[Immersion of Blue Pigments in Water]
Name: Carl Garris
Date and Time:
2017.[December].[11]
Location: Making and Knowing Lab
Subject: Immersion of Blue Pigments in Water
The author practitioner states that prepared
azur desmail pigments prepared in oil, when immersed in water, would return to their natural state. Our hypothesis was that the "return to natural state" meant that the pigment would separate from the oil. We prepared two sets of beakers--in the bottom of each we prepared a small (unmeasured) amount of paint from Kremer azurite, lapis lazuli, smalt, and verditer and walnut oil. We made sure to use separate paint brushes for each paint so as to avoid cross contamination. We prepared the second set of beakers as the methodological problems of mixing when the entry did not instruct mixing only occurred to us after completing the mixing in the first set.

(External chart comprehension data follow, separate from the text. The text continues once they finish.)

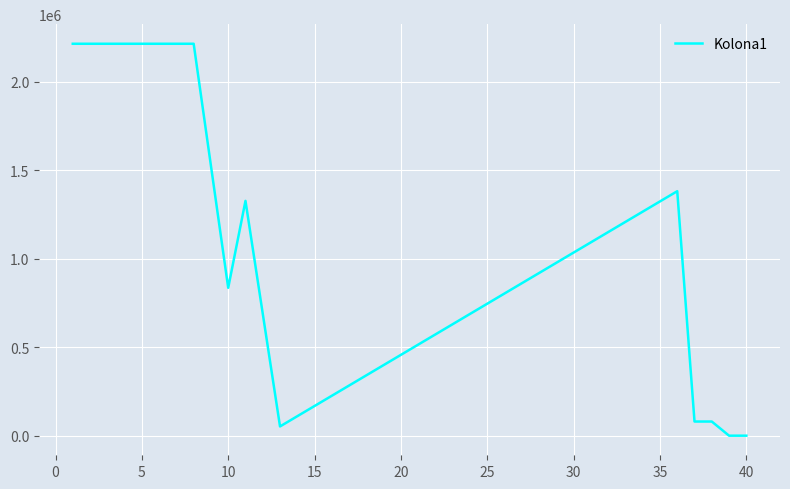

What is the difference between the maximum and minimum values?

2215835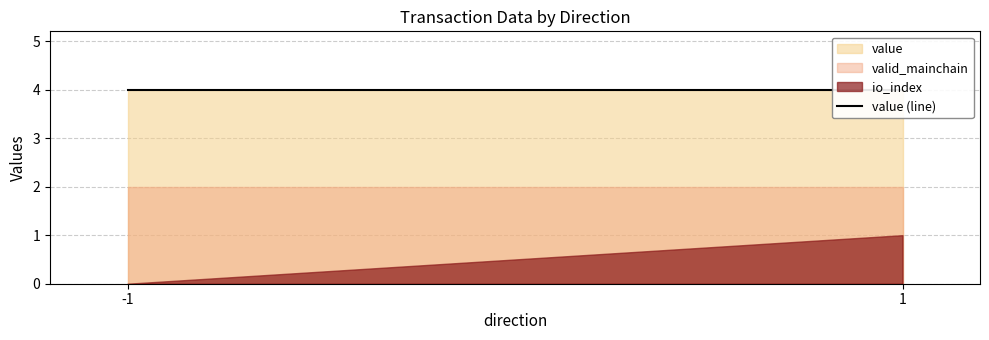

Which series has the largest total across all categories?

value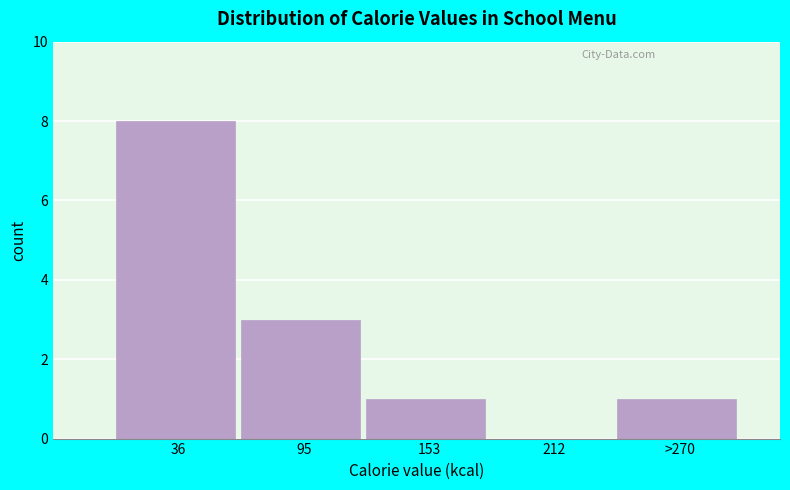

Reading right to left, transcribe all the data shown in this chart.

>270=1	212=0	153=1	95=3	36=8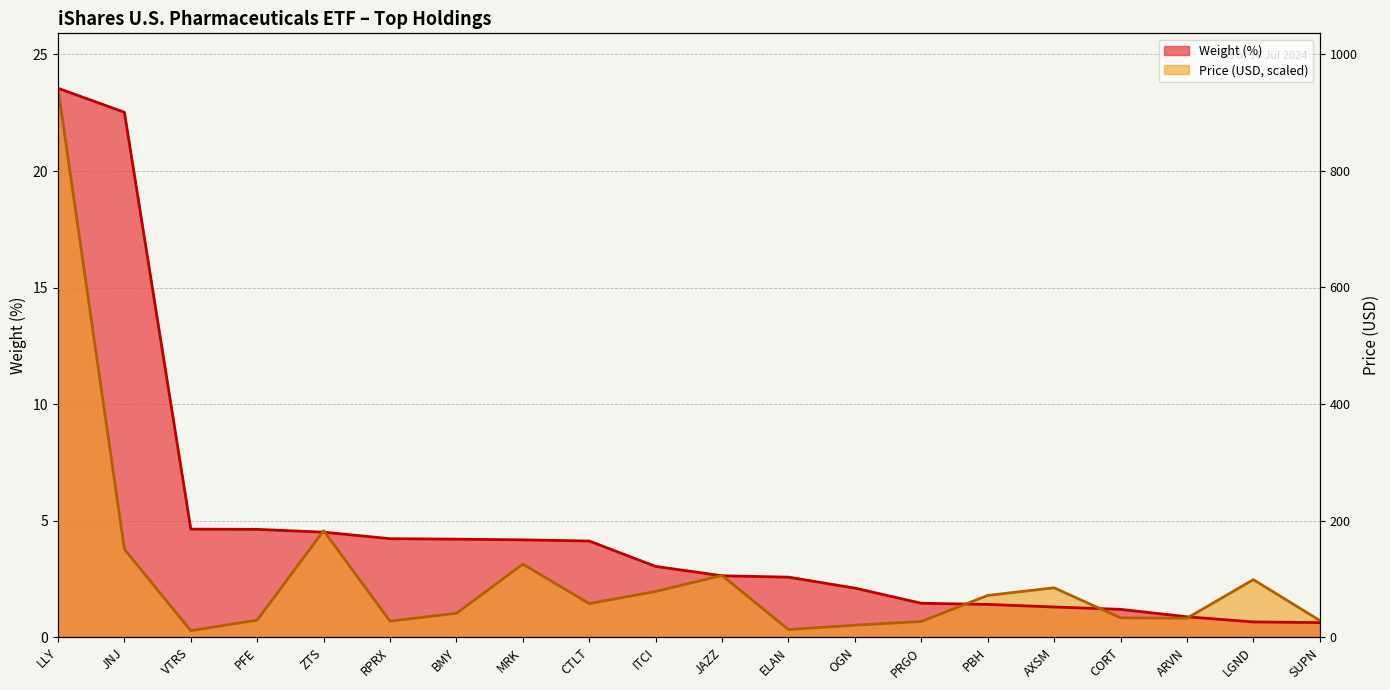

How many data points in Weight (%) are above 3?

10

After mixing each paint, we filled each beaker with water. In the first set of beakers, we then mixed the liquid with a paint brush vigorously for a few minutes. In the second set of beakers, we allowed the liquid to sit. In all cases, the first set scattered the pigment into globules of pigment-tinted oil suspended in water (with one large globule at the bottom), whereas the second case resulted in an oil film on the bottom filled with pigment. The only major exception was the unmixed smalt paint in water, which slowly produced globules that rose to the top of the water. Some oil, at least, separated to the top in every beaker. From these results, it seems impossible to conclude anything about which pigment might have "returned to its natural state."
Date and Time:
2017.[December].[18]
Location: Making and Knowing Lab
Subject: Immersion of Blue Pigments in Water
We returned to examine the beakers, but they had begun to grow mold. We therefore cleaned up the experiment and took no further observations.